Accountability to a coach is one of the big motivators of a personal trainer. That is lost with AI. Getty Images

“Some people value that someone has put together a programme for them, and if they miss that session, what are the implications?” says Johnson, who coaches her clients remotely using TrainingPeaks.

“People think, ‘she's going to see exactly what I have and haven't done’. You can't hide anything.” This lack of accountability could leave some with a lack of motivation, while there’s no financial outlay to act as a carrot, like there is when employing a coach.

But there is another benefit to a coach having an overview of each training session that ChatGPT can’t compete with – a human will be able to see if you’re following the plan correctly, even if you can’t see it yourself.

“One of the biggest things for me is that ‘easy run’ is quite vague,” she says. “It translates into so many different things.

"I get people who I know damn well have been puffing during their easy run, so I give them that feedback whereas, if you were following a programme based solely on pace, it doesn’t account for variables like heat, tiredness, etcetera.”

At the extreme end, this can lead to overtraining and injury. “If you put this programme into a particular person's hands, they're going to wear themselves out and not know when to rest or pull back and subsequently pick up an injury.

"There are a couple of people that I'm coaching who don't know when not to train.
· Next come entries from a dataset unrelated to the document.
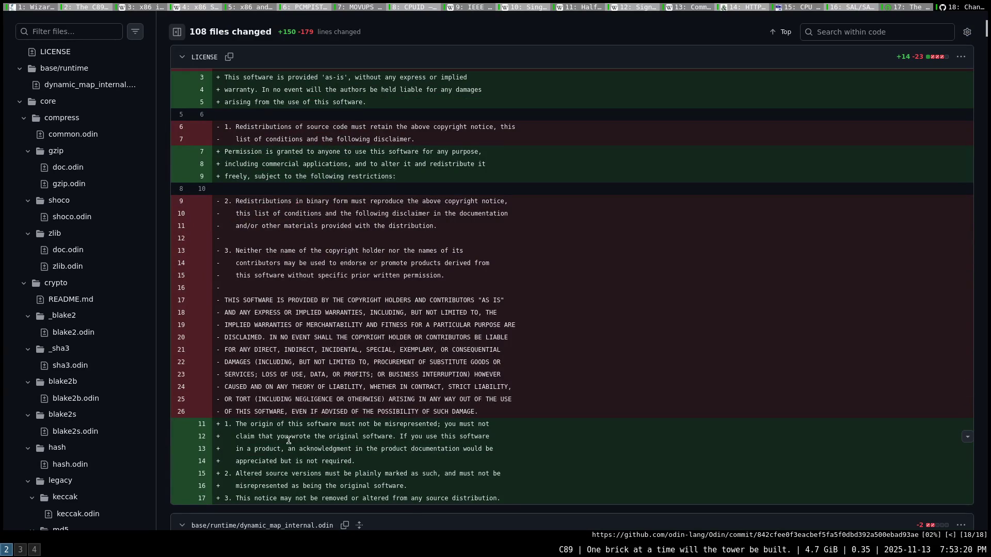
scroll(308, 420, "up", 1)
scroll(286, 310, "up", 2)
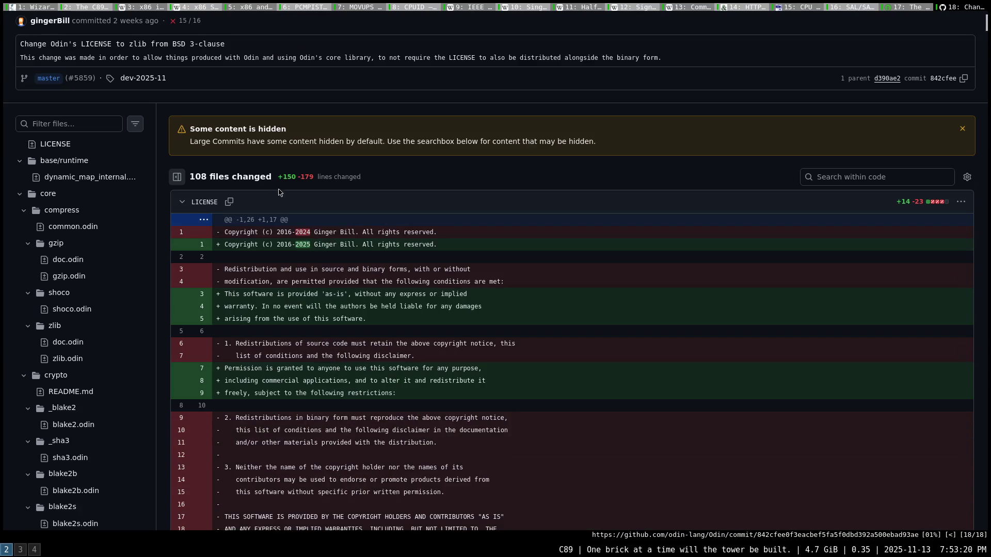
scroll(260, 192, "up", 1)
scroll(273, 214, "down", 1)
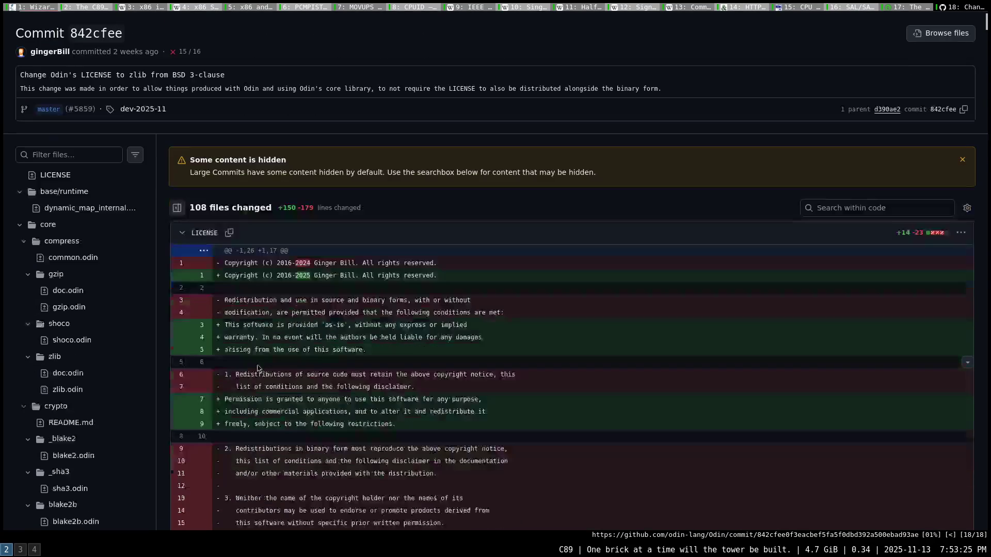
scroll(266, 356, "down", 1)
scroll(268, 325, "down", 1)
I'm almost there to tell them to back off because they're notoriously always doing too much.”

To see what would happen if I did get a sore calf three weeks in, I went back to ChatGPT with my theoretical injury.

Its response was to replace the speed work with an easy run or cross-training, advise me not to run through the pain, provide a treatment and recovery plan, tips on checking my shoes weren’t worn out, and flag any symptoms that meant it was time to visit a physio.

While all sound and sensible advice, the lack of analysis means that, unlike a coach, ChatGPT would always struggle to find the root cause of my sore calf; even if the tightness did ease, there’s no reason it wouldn’t occur again weeks down the line.

Trust issues

And that is the major flaw with using ChatGPT as a coach – it relies on a lot of heavy lifting from the user: whether that’s coming up with a tailored, specific prompt to get the most accurate training plan for your goal event; following the schedule with an understanding of what it’s asking you to do and how to complete each workout to achieve the desired aims; and knowing when you might need said plan adapting because it’s too easy, too hard or you’ve picked up a niggle.

Even if you’re one of those people who can do all this, there is an underlying need to trust the generative AI’s output – something that can be difficult when the plans it creates are free and the technology itself has been around for only three years.

“As an individual, I don't know that I would default to AI – maybe in part because I don't know how to use it to its best, but there is a trust element to it,” concludes Johnson.

“How can an AI platform account for all the little nuances that you have in regards to an activity plan of any sort?”

For me, until it’s able to replicate the insight and feedback of a real-life coach and back it up with actual credentials and testimonials to boot, I’ll be restricting ChatGPT’s use to life-admin tasks.